→ **TEXT SHOWN**

[Start of section]

As Director of Communications for the IPA I can say without a doubt that the last eight weeks have been the busiest and most intense I’ve experienced in my four years working at the IPA.

As you know, during this crisis the IPA has been at the forefront of the public and media debate about questions such as the economic and social consequences of the lockdown, the impact of the lockdown on employment – particularly for young people – the legacy of $1 trillion of federal government debt, and the use of extraordinary and draconian powers by the authorities to enforce the lockdown.

And what I’m starting to find over the last few weeks is that there’s a real appetite from media outlets to hear from the IPA about how our policy research on areas such as cutting red tape, restoring the dignity of work and reforming industrial relations can provide the path towards returning to the lives and livelihoods we once had.

The media’s interest in the IPA’s analysis and research about the crisis has been unprecedented. In the thirty days of April the IPA has been mentioned or quoted in the national media 1,050 times – including 289 interviews and mentions on radio, and 141 on television.

A few days ago the University of Canberra released the results of a survey of Australians’ attitudes to the consumption of news during this crisis. 71% of people said they were spending more time watching and reading and listening to the news during the crisis. This is certainly consistent with what’s happened at the IPA, as not only has our media engagement dramatically increased as I just mentioned, but the audiences for our podcasts have grown upwards of 30%. (Interestingly the survey also found that 52% of people are now starting to turn away from the news because they’re tired of hearing about it.)

What I thought I’d do in this edition of ‘Keeping In Touch’ is to highlight for you some of the IPA’s most significant research and analysis during the crisis.

We know, and have been making the case, that petty restrictions on cafes, restaurants, recreational activities, and places of worship not only have a detrimental impact on the economy, but have a profound psychological health impact on all Australians too.

[End of section]

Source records
[Start of section]

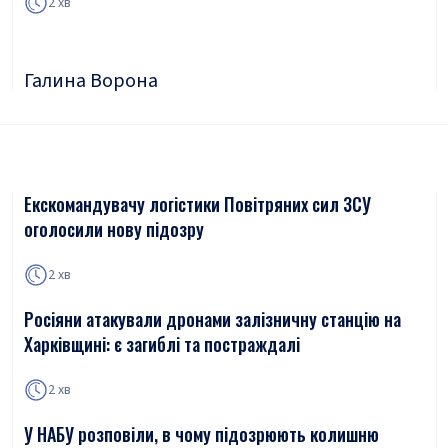
2 хв
Галина Ворона
Екскомандувачу логістики Повітряних сил ЗСУ
оголосили нову підозру
2 хв
Росіяни атакували дронами залізничну станцію на
Харківщині: є загиблі та постраждалі
2 хв
У НАБУ розповіли, в чому підозрюють колишню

[End of section]

→ **TASK TO COMPLETE**
Please rewrite the stretch of the IPA update from "What I thought" through "all Australians too.", renaming "cafes" as "coffee shops".

→ **FINISHED EXERCISE**
What I thought I’d do in this edition of ‘Keeping In Touch’ is to highlight for you some of the IPA’s most significant research and analysis during the crisis.

We know, and have been making the case, that petty restrictions on coffee shops, restaurants, recreational activities, and places of worship not only have a detrimental impact on the economy, but have a profound psychological health impact on all Australians too.